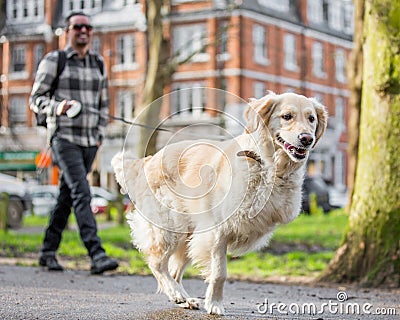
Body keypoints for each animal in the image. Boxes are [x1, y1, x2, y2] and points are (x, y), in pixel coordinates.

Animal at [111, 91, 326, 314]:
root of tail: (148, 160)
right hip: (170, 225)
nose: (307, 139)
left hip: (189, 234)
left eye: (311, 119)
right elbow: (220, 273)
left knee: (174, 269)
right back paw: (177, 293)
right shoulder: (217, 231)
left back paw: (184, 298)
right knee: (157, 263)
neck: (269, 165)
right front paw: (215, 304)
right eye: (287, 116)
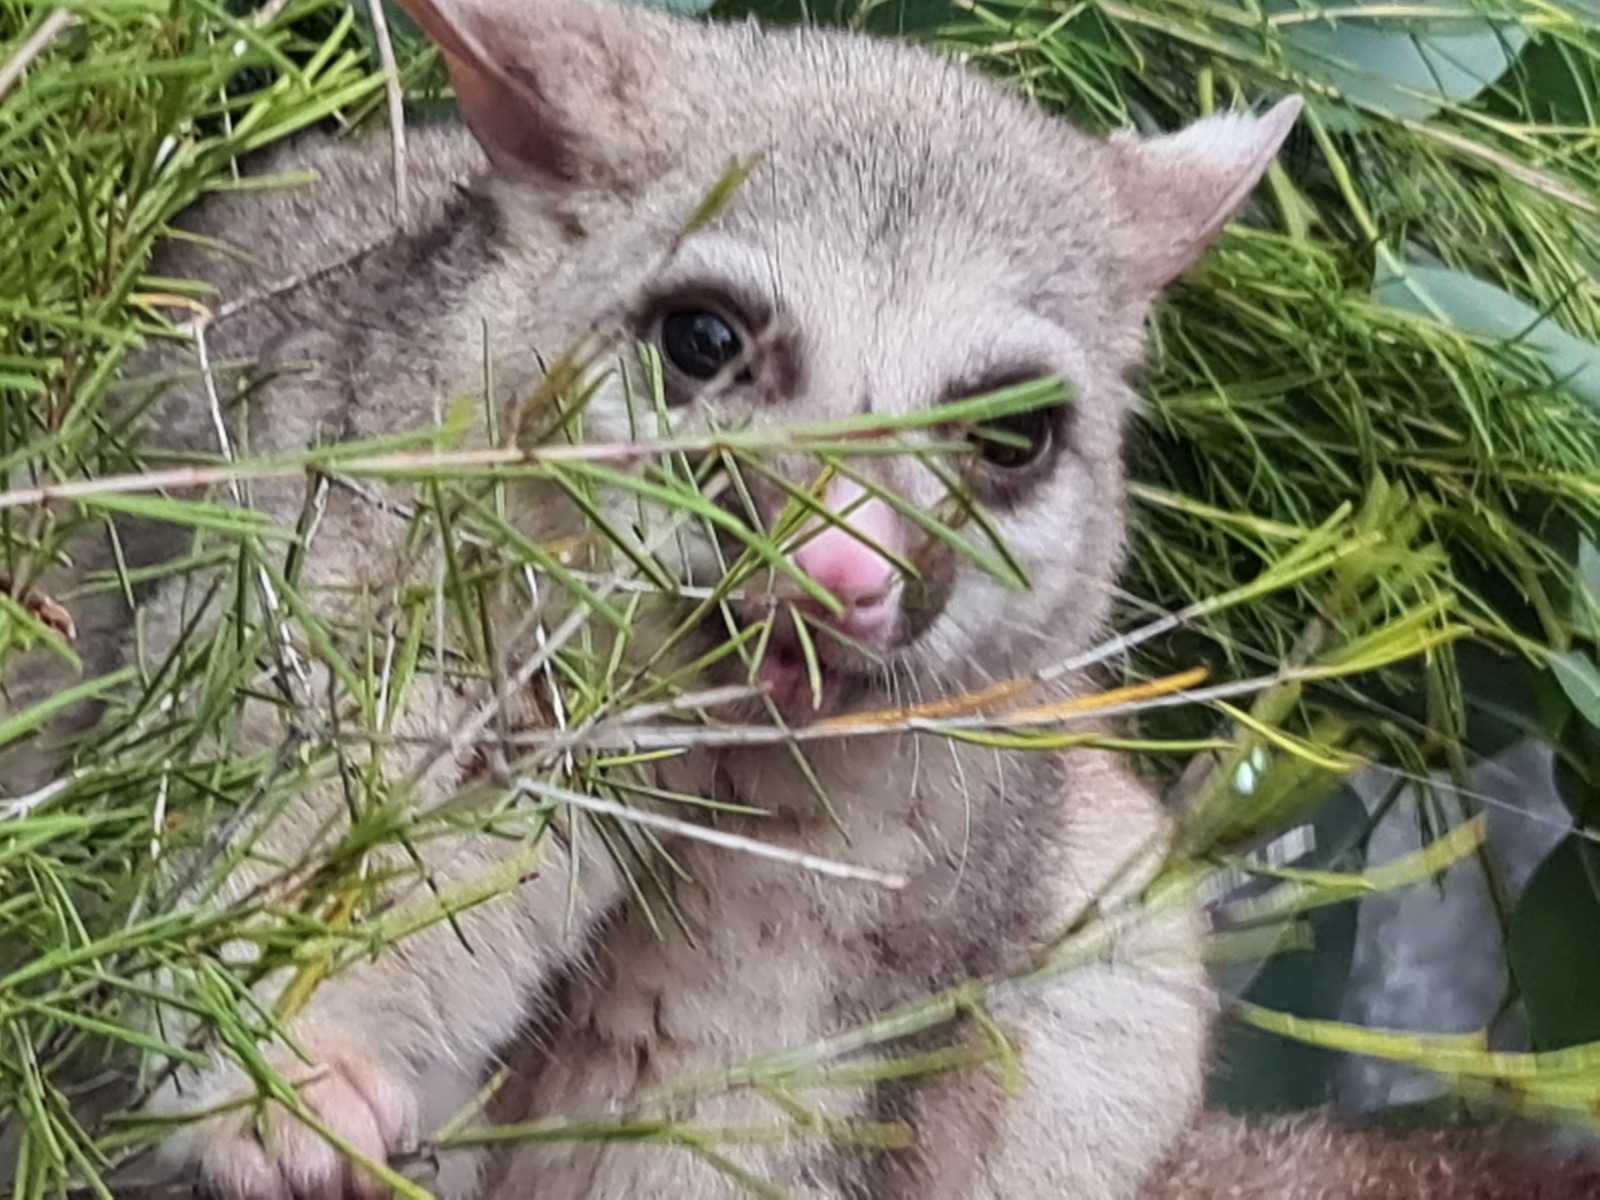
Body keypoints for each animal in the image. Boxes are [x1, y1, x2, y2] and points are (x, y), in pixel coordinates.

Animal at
--
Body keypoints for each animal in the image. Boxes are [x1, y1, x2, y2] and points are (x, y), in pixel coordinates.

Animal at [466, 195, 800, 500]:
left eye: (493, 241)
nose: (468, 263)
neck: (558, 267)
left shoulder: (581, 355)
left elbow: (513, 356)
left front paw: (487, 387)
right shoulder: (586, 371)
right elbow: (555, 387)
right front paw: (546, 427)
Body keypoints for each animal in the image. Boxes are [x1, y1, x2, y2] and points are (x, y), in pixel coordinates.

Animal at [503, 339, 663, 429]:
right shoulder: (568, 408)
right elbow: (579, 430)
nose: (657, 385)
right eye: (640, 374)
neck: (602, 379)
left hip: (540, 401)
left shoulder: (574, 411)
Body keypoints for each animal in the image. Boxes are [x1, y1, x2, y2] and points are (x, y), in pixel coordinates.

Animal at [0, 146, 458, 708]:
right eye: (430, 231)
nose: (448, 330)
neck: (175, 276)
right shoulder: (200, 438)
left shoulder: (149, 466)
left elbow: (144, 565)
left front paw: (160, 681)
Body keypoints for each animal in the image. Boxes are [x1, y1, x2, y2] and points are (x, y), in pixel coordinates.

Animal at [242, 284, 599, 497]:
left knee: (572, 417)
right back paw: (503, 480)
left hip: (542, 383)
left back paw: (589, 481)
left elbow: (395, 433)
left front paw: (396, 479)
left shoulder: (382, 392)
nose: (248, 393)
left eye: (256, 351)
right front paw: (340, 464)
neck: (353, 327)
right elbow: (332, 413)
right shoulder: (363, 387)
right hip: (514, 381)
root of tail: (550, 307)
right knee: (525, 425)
* * *
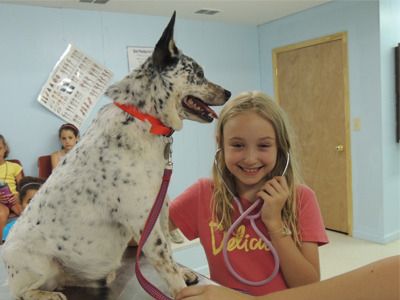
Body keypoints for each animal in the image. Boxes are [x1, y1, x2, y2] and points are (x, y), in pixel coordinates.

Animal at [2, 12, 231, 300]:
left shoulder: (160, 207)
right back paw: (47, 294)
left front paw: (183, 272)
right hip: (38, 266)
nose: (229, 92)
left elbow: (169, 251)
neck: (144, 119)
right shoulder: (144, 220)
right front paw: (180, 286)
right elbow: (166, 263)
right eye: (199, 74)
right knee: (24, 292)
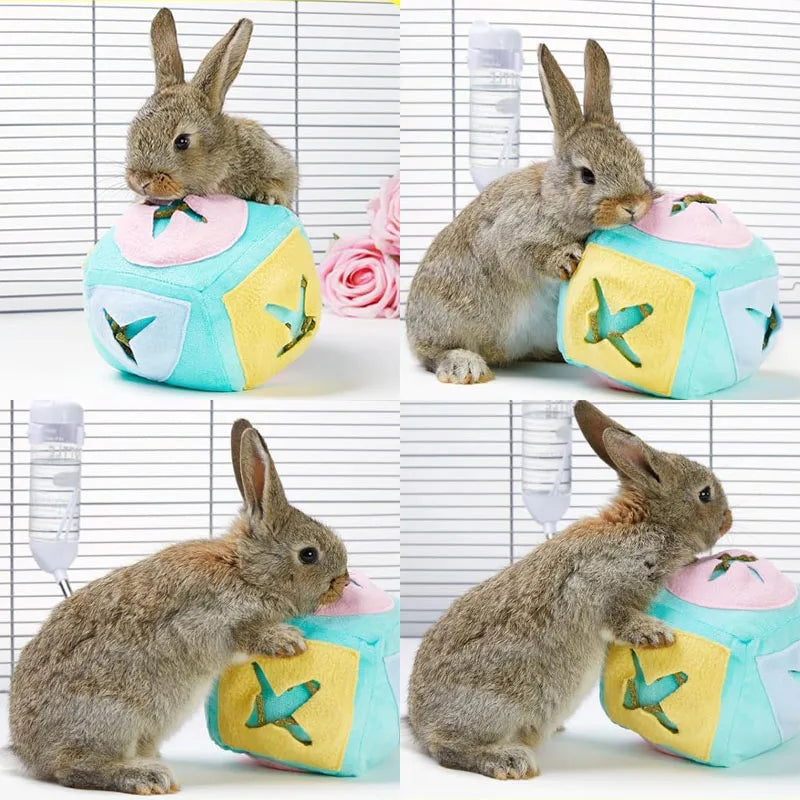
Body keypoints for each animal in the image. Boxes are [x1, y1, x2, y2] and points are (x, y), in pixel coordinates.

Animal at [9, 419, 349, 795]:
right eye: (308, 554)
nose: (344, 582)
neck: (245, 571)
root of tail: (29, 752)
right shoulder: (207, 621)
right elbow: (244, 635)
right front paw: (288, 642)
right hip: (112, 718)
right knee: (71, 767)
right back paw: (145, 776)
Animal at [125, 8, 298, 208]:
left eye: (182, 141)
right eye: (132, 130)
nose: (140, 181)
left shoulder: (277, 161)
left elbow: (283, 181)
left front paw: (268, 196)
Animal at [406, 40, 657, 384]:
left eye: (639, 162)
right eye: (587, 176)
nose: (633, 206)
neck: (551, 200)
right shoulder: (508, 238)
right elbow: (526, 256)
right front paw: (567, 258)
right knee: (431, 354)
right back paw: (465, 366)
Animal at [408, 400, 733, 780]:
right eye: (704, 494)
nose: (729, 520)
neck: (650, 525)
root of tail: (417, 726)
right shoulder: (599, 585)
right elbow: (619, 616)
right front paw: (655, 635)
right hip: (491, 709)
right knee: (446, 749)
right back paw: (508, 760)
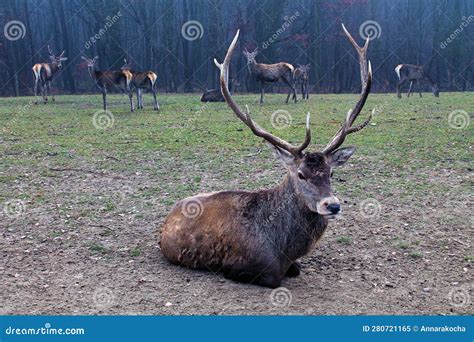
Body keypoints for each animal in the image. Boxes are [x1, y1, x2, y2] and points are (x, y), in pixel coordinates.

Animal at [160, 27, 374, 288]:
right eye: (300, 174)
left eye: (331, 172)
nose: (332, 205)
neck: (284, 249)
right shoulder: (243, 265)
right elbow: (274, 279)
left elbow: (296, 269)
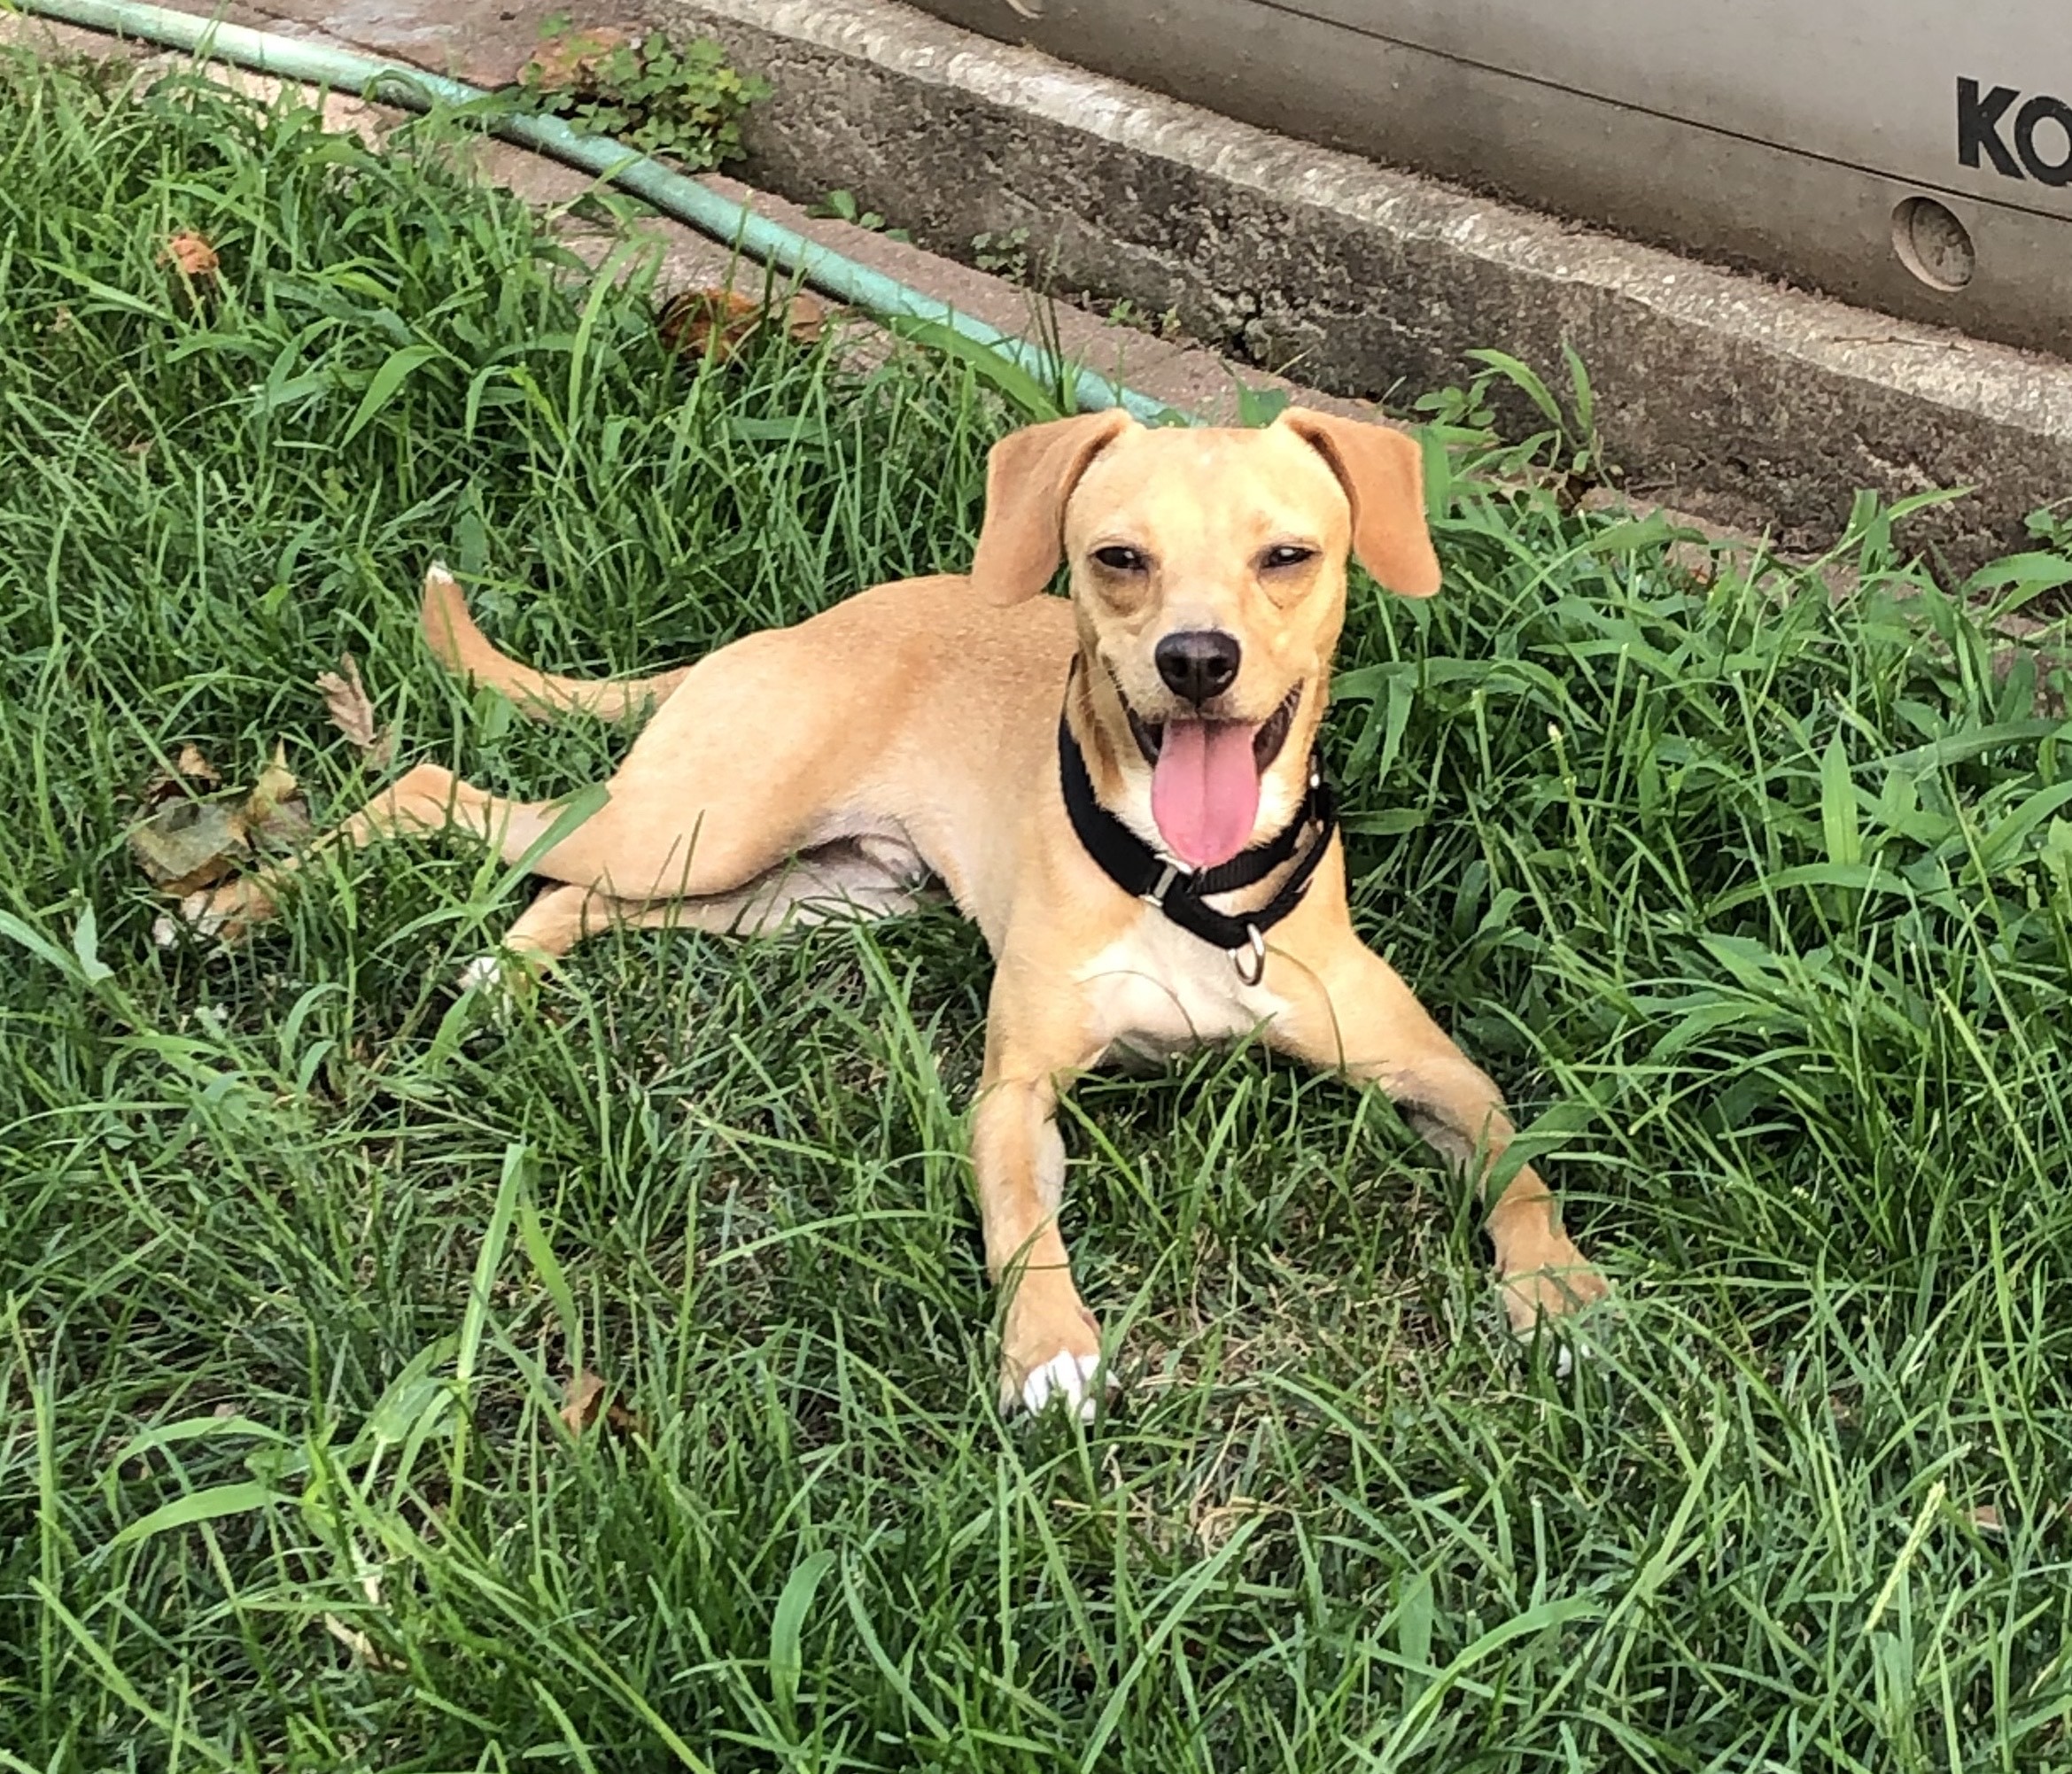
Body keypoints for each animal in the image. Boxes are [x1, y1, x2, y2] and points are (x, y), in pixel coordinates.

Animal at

__WHAT THIS TASK INVOLVES__. Return only the lines between the one holding "nose: (633, 206)" and the one holding "right knee: (446, 749)", inclusive, exactly as they appear above.

__WORKED SOLUTION__.
nose: (633, 206)
neck: (551, 200)
right shoulder: (508, 238)
right elbow: (526, 256)
right front paw: (567, 258)
right knee: (431, 354)
right back paw: (465, 366)
Animal at [408, 400, 733, 780]:
right eye: (704, 494)
nose: (729, 520)
neck: (650, 525)
root of tail: (417, 726)
right shoulder: (599, 585)
right elbow: (619, 616)
right front paw: (655, 635)
right hip: (491, 709)
right knee: (446, 749)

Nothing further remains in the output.